I was a student teacher last fall, at a high school in western Cook County where nearly half the kids come from low-income backgrounds. But it was where I wanted to be, because this high school was a reflection of my experience back home in Gary, Indiana.
I was lucky, and didn’t have a story like a lot of these students--I had a loving family, I loved academic work--but I did have the same sadness they have about their community.
After a week of observing the classes I would be teaching, my supervising teacher said I could grade some of the narrative writing assignments. Each student was supposed to write about an event that changed his or her life story, whether it was for better, worse, or somewhere in between. I sat in a fluorescent-lit classroom and began to read.
One student wrote, “I could tell by the way he started to kick the dogs around that we were next. … I tried to reach for my puppies, but he told me to step back.”
In another essay, a girl said that on December 19, 2007, she found out she was eight weeks’ pregnant. She wrote, “My mom’s tears felt like knives being shoved into my heart,” and that her mom would find a place where an abortion wouldn’t be too expensive.
As my students’ words poured off the pages and into my thoughts, I wondered what I had just walked into. At first I thought they were making it up. But I remembered the kinds of things I’d overhear. Like when a girl mentioned to her friends that her boyfriend had hit her again. She said he was just kidding around, but the mark was still on her arm.
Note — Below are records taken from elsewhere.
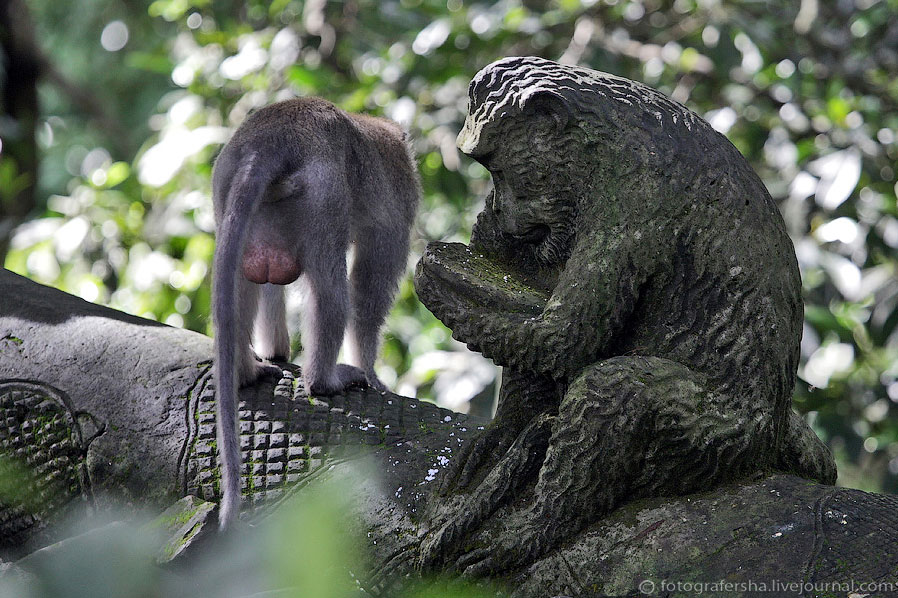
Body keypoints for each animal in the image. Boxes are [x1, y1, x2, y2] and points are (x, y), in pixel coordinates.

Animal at [211, 97, 420, 528]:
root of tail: (267, 140)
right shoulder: (397, 211)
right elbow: (369, 290)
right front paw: (374, 375)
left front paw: (276, 351)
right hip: (324, 196)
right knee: (332, 291)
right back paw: (323, 381)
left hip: (228, 184)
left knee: (243, 278)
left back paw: (246, 371)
What was I going to teach these students that would relate to their lives and their stories? They wondered too, and asked why, out of all the rich white schools, I had picked this school nobody cares about. I told them I wanted to be there for them, the way my teachers were there for me. I wanted them to know that even though I may not have dealt with their particular struggles, I understood them because I have friends who had.
They accused me of wanting to teach them to be white. I told them I wanted to teach them to be them, and to beat the odds I feel are constantly against them.
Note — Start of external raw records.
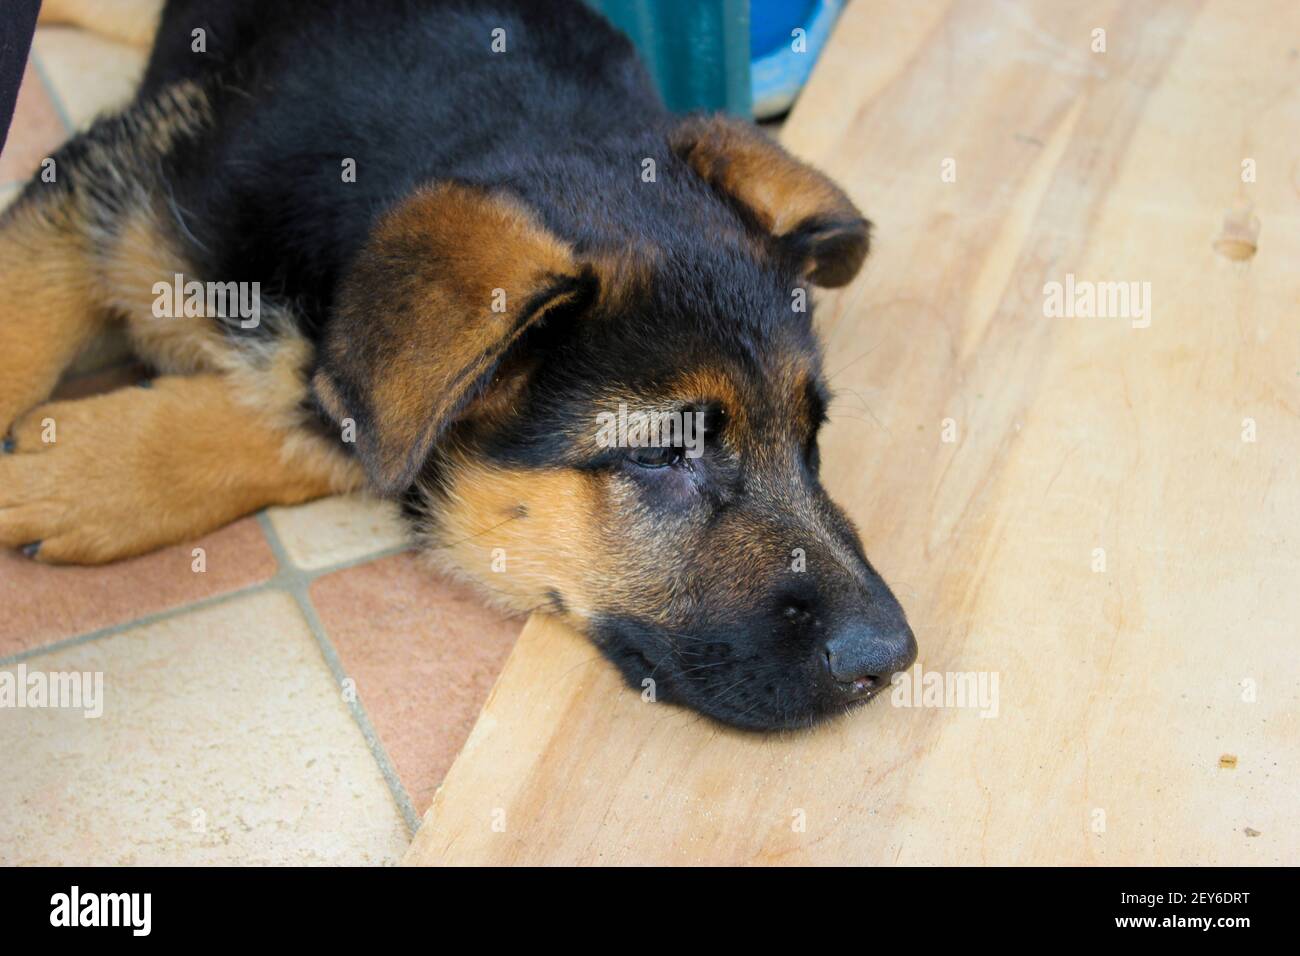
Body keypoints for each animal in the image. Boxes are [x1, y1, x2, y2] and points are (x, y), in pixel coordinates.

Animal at [0, 1, 915, 733]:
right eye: (663, 453)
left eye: (811, 439)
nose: (892, 657)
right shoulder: (106, 186)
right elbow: (24, 310)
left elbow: (330, 410)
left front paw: (82, 471)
For the next 10 weeks I restructured, retaught and regraded, giving the kids chance after chance. I pulled them aside, called their parents, sat with them in tutoring, anything to get them through their classes. I saw students attempt to complete their homework and improve their grades. A lot of the seniors put up a challenge by not coming to class but asking me to pass them anyway.
My supervising teacher says you teach to the few who are ready to learn. I don’t think I will ever know how those students truly felt about me. I know some were sad to see me leave. Some told me to go as far away as I could go. I feel like I broke even.
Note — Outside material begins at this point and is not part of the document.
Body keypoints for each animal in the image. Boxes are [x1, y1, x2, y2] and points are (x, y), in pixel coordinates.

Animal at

My student teaching experience is over now and I’m looking for a job. I’m applying to that school, as well as other high-needs schools. I could teach at better places, with stellar students who do what they’re told. But a lot of students need help. In Chicago. In Maywood. In Addison. I’d rather help students who need my help than help the school that needs my face. As a student teacher, I wound up learning that not every student wants to be helped or saved, but that doesn’t mean I’m not going to try.